For Yobi, seeing the lab gain more collaborations and recognition has been exciting.

“A lot of people, not just from our university here, but from other universities, are coming and collaborating with us on this and it’s very rewarding to know that what you’re doing is very interesting to other people, not just to you personally,” Yobi said.

Yobi and Bagaza hope that these collaborations lead to more discoveries on how to regulate essential amino acids to improve crops.

“I am from a place [Rwanda] where nutrition is a problem,” Bagaza said. “Not only my place where people can face both malnutrition and undernutrition, but other places of the world might face one or both of these issues.

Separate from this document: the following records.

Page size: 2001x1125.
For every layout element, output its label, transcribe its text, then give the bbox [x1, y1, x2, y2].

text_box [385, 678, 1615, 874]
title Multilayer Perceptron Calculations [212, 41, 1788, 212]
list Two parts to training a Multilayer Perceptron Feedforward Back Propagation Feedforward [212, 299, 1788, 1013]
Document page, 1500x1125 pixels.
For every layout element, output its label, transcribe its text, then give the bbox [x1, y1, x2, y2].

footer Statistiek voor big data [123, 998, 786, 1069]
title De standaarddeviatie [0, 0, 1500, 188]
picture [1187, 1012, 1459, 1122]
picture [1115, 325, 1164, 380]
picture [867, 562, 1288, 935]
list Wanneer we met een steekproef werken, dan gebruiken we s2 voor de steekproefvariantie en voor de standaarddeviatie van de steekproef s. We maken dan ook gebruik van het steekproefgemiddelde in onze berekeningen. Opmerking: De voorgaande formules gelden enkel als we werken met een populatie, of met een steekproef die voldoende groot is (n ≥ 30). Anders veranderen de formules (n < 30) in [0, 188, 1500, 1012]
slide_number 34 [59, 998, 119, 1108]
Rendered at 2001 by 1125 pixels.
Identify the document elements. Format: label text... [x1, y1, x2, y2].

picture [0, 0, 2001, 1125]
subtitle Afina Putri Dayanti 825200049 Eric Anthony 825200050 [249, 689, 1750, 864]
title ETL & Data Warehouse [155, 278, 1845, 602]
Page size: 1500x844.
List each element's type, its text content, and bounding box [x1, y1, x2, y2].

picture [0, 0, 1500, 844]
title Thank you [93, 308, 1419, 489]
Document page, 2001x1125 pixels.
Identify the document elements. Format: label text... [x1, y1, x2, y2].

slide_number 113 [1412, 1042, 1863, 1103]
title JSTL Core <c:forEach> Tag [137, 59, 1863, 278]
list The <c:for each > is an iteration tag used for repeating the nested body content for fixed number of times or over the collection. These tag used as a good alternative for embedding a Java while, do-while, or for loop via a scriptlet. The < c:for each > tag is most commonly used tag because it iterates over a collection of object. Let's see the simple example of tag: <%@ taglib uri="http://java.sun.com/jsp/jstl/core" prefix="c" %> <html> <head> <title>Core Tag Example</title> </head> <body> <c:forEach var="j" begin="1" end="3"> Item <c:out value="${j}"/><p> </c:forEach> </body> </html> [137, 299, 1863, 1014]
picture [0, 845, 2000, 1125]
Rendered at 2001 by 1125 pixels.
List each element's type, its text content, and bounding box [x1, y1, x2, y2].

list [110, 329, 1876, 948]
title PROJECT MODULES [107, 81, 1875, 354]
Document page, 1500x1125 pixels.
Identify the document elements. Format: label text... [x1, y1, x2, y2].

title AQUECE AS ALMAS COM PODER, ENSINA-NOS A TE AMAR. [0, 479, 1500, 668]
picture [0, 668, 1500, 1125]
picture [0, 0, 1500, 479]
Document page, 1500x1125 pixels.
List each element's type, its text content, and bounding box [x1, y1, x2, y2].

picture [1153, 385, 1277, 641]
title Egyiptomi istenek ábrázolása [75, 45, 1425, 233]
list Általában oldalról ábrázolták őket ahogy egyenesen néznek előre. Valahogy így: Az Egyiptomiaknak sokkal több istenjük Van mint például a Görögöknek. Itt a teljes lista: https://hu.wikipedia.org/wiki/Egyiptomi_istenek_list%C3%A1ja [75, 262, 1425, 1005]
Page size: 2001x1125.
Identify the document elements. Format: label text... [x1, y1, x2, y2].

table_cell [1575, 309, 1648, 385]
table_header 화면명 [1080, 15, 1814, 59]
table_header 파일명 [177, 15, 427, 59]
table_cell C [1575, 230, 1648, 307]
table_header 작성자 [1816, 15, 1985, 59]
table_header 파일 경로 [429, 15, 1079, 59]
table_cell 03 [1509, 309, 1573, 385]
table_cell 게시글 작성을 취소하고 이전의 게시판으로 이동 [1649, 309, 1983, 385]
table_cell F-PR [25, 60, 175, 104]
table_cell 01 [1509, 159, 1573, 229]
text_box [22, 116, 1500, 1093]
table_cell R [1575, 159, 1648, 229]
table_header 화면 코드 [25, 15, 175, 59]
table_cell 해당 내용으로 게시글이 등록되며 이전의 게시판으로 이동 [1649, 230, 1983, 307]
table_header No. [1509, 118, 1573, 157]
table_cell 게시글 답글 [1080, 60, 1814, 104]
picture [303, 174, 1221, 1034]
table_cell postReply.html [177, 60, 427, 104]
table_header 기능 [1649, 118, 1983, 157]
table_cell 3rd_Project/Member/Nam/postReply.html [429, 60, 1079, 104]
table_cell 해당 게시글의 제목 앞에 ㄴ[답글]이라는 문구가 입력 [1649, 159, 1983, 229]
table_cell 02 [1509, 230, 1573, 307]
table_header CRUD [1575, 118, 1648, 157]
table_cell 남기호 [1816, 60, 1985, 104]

Having enough on the table doesn’t mean you’re eating heatlhy, we should also think about the content of what we are eating.”

While they have worked on this research for years, Yobi and Bagaza are confident they will continue to find answers to improve the nutrition of others.

“We have a lot of publications, we have a good number of collaborators, and things are moving very well so far,” Yobi said. “We are looking forward to being able to do good things for the good of humanity.”